The artist was criticised as ‘arrogant’ by a prominent member of the academy that awards the prize last week, having failed to respond to repeated calls. Even a brief acknowledgement of the award was removed from his website soon after it appeared.
But, in a call with Sara Danius, the permanent secretary of the Swedish Academy, Dylan said: ‘I appreciate the honour so much,’ adding: ‘The news about the Nobel prize left me speechless.’
And, in a separate interview with the Daily Telegraph - his first since the award - he said he would ‘absolutely’ attend an award ceremony ‘if it’s at all possible’. Dylan told the paper: ‘It’s hard to believe … amazing, incredible. Whoever dreams about something like that?’

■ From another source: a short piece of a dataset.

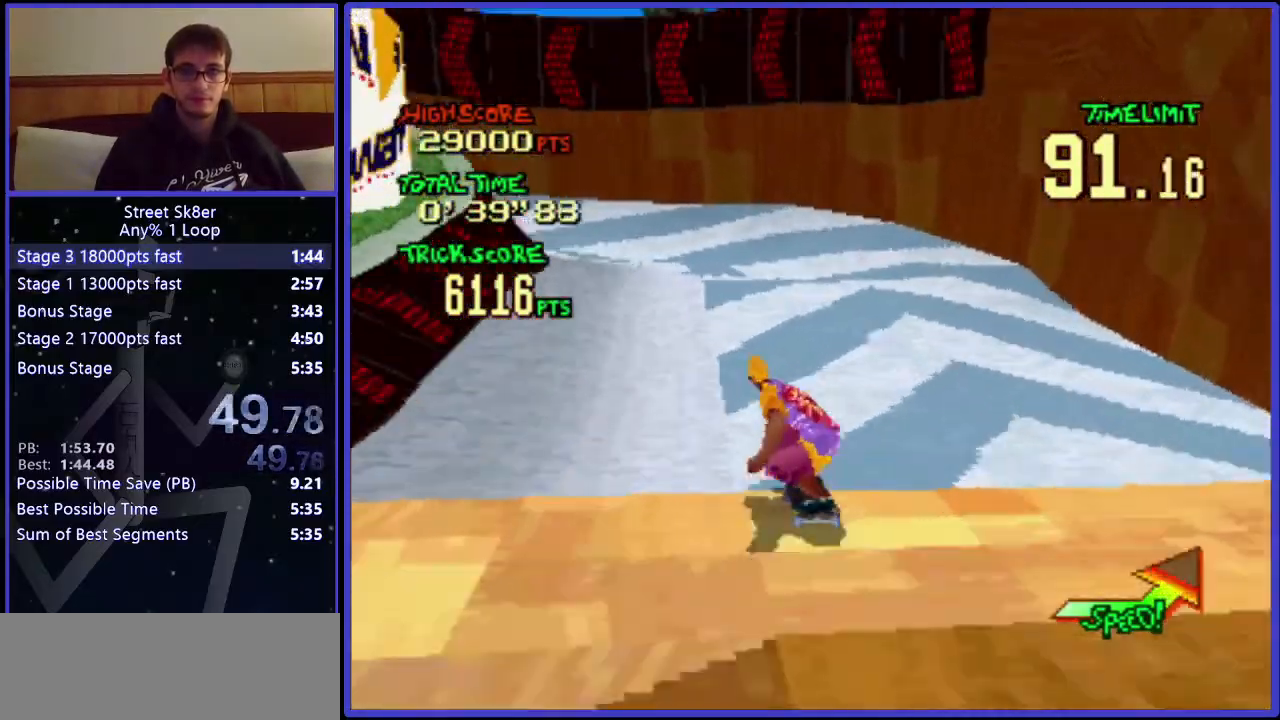
{"keys": ["left", "w"], "events": [[484, "left", "up"], [501, "left", "down"]]}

The Nobel Foundation, which released details of Dylan’s conversation with Danius on Friday, said it had not yet been decided if the artist would ‘attend any events during the Nobel week in Stockholm in December’.
‘The Nobel Foundation will share information as soon as it is available.’ Dylan’s spokesman did not respond to requests for clarification.
Making the award announcement, Danius compared Dylan’s work to that of ancient Greek writers Homer and Sappho. Asked about the comparison, Dylan said: ‘I suppose so, in some way. Some [of my own] songs - ‘Blind Willie’, ‘The Ballad of Hollis Brown’, ‘Joey’, ‘A Hard Rain’, ‘Hurricane’ and some others - definitely are Homeric in value.’
He declined to remark on the meanings of those songs, however. ‘I’ll let other people decide what they are,’ he said. ‘The academics, they ought to know. I’m not really qualified. I don’t have any opinion.’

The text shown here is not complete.